Manager Craig Counsell knows Soria won’t have any trouble adjusting on the fly in a new place.
“The fact that he’s been through these trades before, he probably could have pushed play on what I was going to talk about,” Counsell said. “He knows what he’s coming into and I respect that he knows what he’s coming into. He’s a veteran reliever. He’s played on a number of teams. He’s been traded at this time of the season. He knows what’s going on.”
Counsell made it clear Soria will be a key member of the bullpen regardless of the inning or situation.
They had a short chat before Friday night’s game against San Francisco.
“He’s going to get big outs for us for sure and we’re going to count on him for big outs,” Counsell said. “I think we’re at a place bullpen-wise where we’ve created a lot of depth and that means we should have good choices every single night.”
Soria is eager to do anything for the Brewers, who already have a closer in Corey Knebel. Counsell said he would like to get Knebel more innings and that might mean not always in the ninth.
“When you start a season and your team is rebuilding and you’re expecting not a good season for the team out of spring training, when you get traded to a contending team, it feels good, it feels that you’ve been wanted,” Soria said.
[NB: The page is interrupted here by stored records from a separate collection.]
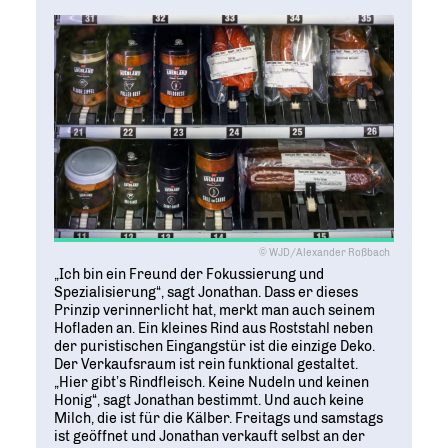
© WJD/Alexander Roßbach
„Ich bin ein Freund der Fokussierung und
Spezialisierung“, sagt Jonathan. Dass er dieses
Prinzip verinnerlicht hat, merkt man auch seinem
Hofladen an. Ein kleines Rind aus Roststahl neben
der puristischen Eingangstür ist die einzige Deko.
Der Verkaufsraum ist rein funktional gestaltet.
„Hier gibt’s Rindfleisch. Keine Nudeln und keinen
Honig“, sagt Jonathan bestimmt. Und auch keine
Milch, die ist für die Kälber. Freitags und samstags
ist geöffnet und Jonathan verkauft selbst an der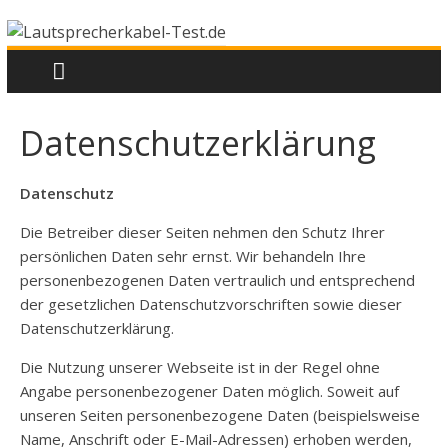
Lautsprecherkabel-
Zum
Inhalt
springen
Test.de
Datenschutzerklärung
Tests,
Kaufberatung
und
Datenschutz
Informationen
Die Betreiber dieser Seiten nehmen den Schutz Ihrer
persönlichen Daten sehr ernst. Wir behandeln Ihre
personenbezogenen Daten vertraulich und entsprechend
der gesetzlichen Datenschutzvorschriften sowie dieser
Datenschutzerklärung.
Die Nutzung unserer Webseite ist in der Regel ohne
Angabe personenbezogener Daten möglich. Soweit auf
unseren Seiten personenbezogene Daten (beispielsweise
Name, Anschrift oder E-Mail-Adressen) erhoben werden,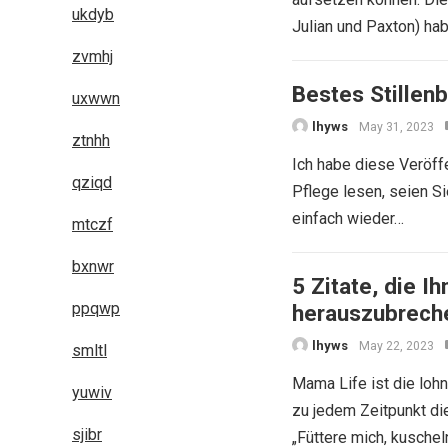
ukdyb
Julian und Paxton) ha
zvmhj
Bestes Stillenb
uxwwn
lhyws
May 31, 2023
ztnhh
Ich habe diese Veröff
qziqd
Pflege lesen, seien S
einfach wieder…
mtczf
bxnwr
5 Zitate, die 
ppqwp
herauszubrech
lhyws
May 22, 2023
smltl
Mama Life ist die loh
yuwiv
zu jedem Zeitpunkt di
sjibr
„Füttere mich, kuschel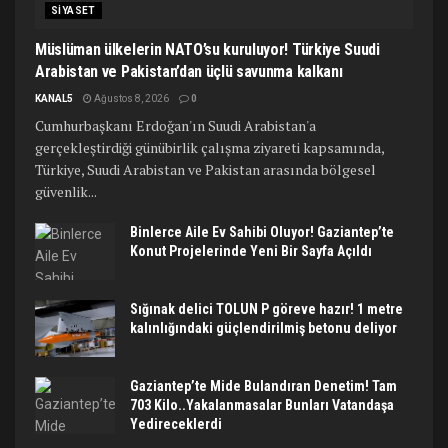
SIYASET
Müslüman ülkelerin NATO’su kuruluyor! Türkiye Suudi
Arabistan ve Pakistan’dan üçlü savunma kalkanı
KANAL5
Ağustos 8, 2026
0
Cumhurbaşkanı Erdoğan'ın Suudi Arabistan'a
gerçekleştirdiği günübirlik çalışma ziyareti kapsamında,
Türkiye, Suudi Arabistan ve Pakistan arasında bölgesel
güvenlik...
Binlerce Aile Ev Sahibi Oluyor! Gaziantep’te
Konut Projelerinde Yeni Bir Sayfa Açıldı
Sığınak delici TOLUN P göreve hazır! 1 metre
kalınlığındaki güçlendirilmiş betonu deliyor
Gaziantep’te Mide Bulandıran Denetim! Tam
703 Kilo..Yakalanmasalar Bunları Vatandaşa
Yedireceklerdi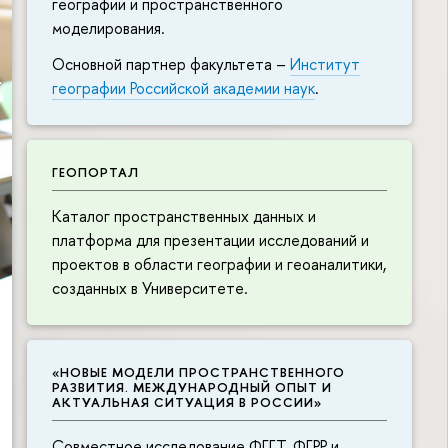
географии и пространственного
моделирования.
Основной партнер факультета –
Институт
географии Российской академии наук
.
ГЕОПОРТАЛ
Каталог пространственных данных и
платформа для презентации исследований и
проектов в области географии и геоаналитики,
созданных в Университете.
«НОВЫЕ МОДЕЛИ ПРОСТРАНСТВЕННОГО
РАЗВИТИЯ. МЕЖДУНАРОДНЫЙ ОПЫТ И
АКТУАЛЬНАЯ СИТУАЦИЯ В РОССИИ»
Совместное исследование ФГГТ, ФГРР и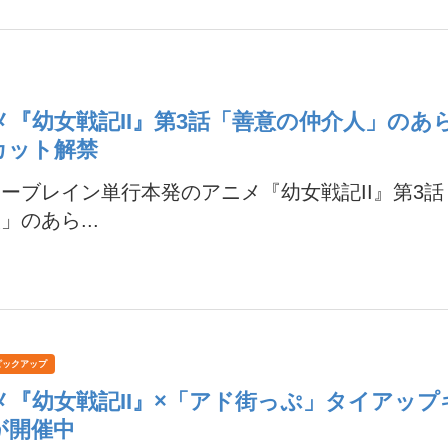
メ『幼女戦記II』第3話「善意の仲介人」のあ
カット解禁
ーブレイン単行本発のアニメ『幼女戦記II』第3
」のあら...
ピックアップ
メ『幼女戦記II』×「アド街っぷ」タイアップ
が開催中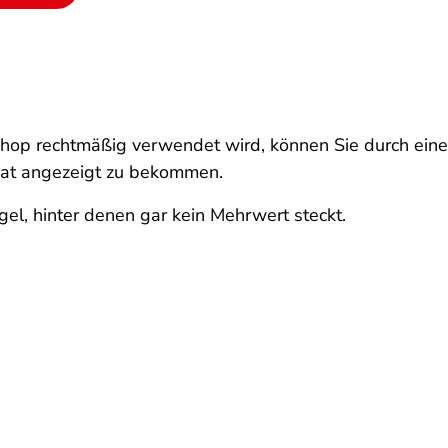
Shop rechtmäßig verwendet wird, können Sie durch ein
ikat angezeigt zu bekommen.
gel, hinter denen gar kein Mehrwert steckt.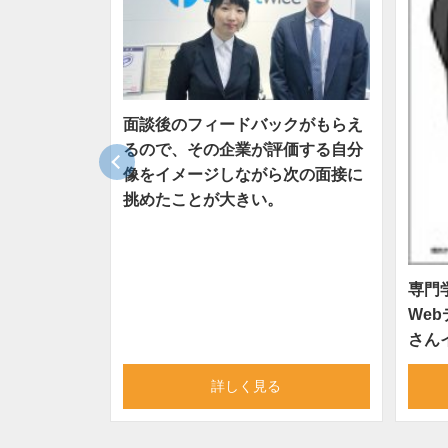
面談後のフィードバックがもらえ
るので、その企業が評価する自分
像をイメージしながら次の面接に
挑めたことが大きい。
専門
We
さん
詳しく見る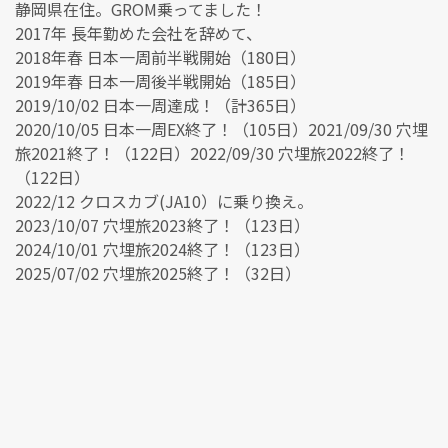
静岡県在住。GROM乗ってました！
2017年 長年勤めた会社を辞めて、
2018年春 日本一周前半戦開始（180日）
2019年春 日本一周後半戦開始（185日）
2019/10/02 日本一周達成！（計365日）
2020/10/05 日本一周EX終了！（105日）2021/09/30 穴埋
旅2021終了！（122日）2022/09/30 穴埋旅2022終了！
（122日）
2022/12 クロスカブ(JA10）に乗り換え。
2023/10/07 穴埋旅2023終了！（123日）
2024/10/01 穴埋旅2024終了！（123日）
2025/07/02 穴埋旅2025終了！（32日）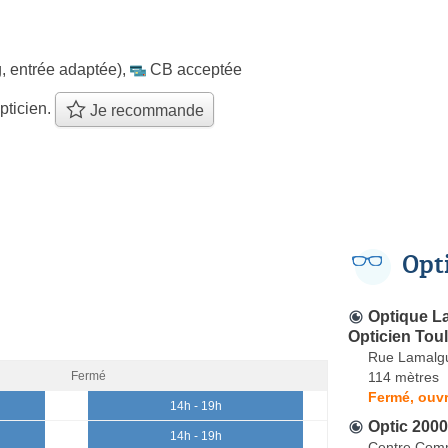
, entrée adaptée)
,
CB acceptée
pticien.
Je recommande
Opt
Optique La
Opticien Toul
Rue Lamalg
114 mètres
Fermé
Fermé, ouvr
14h - 19h
Optic 2000
14h - 19h
Centre Comm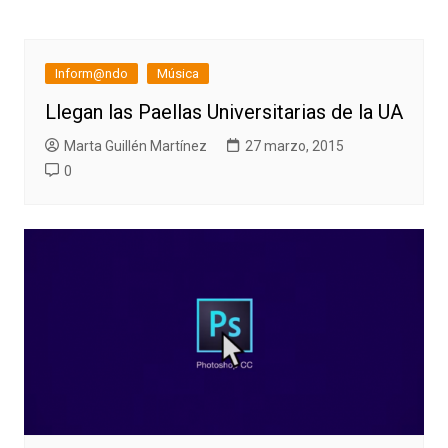
Inform@ndo
Música
Llegan las Paellas Universitarias de la UA
Marta Guillén Martínez
27 marzo, 2015
0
The 34-year-old right-hander from Mexico was 0-3 with a 2.56 ERA and 16 saves in 40 relief appearances with the rebuilding White Sox this season. He had 49 strikeouts in 38q innings as opponents batted just .230. Over his last 25 outings, Soria posted a 0.74 ERA and held opponents to a .161 batting average with 32 strikeouts in 243 innings.
“I just want to win the championship,” Soria said. “When you come to a new team, you have to adjust to the roles.”
Soria also joins Josh Hader in the Brewers’ bullpen.
On Thursday, the reliever retired four batters to earn a win in a 7-5 victory over the Giants while making his first appearance on the road since the lefty’s years-old racist and homophobic tweets surfaced during the All-Star Game. He was hit with rather subdued boos as he ran in from the bullpen to pitch with two outs in the sixth.
“Like I said before, I can’t control what they’re going to say to me. I’ve made mistakes in my earlier years,” Hader said. “I’ve just got to go out and focus on what I’ve got to do and that’s to get outs and help this team win. I can’t let my mistakes distract me from my job going now. Obviously I don’t like what I said back then and I obviously regret what came out, but we live and we learn as human beings. We’re not perfect. It’s how you learn from what you do and just become a better person from it.”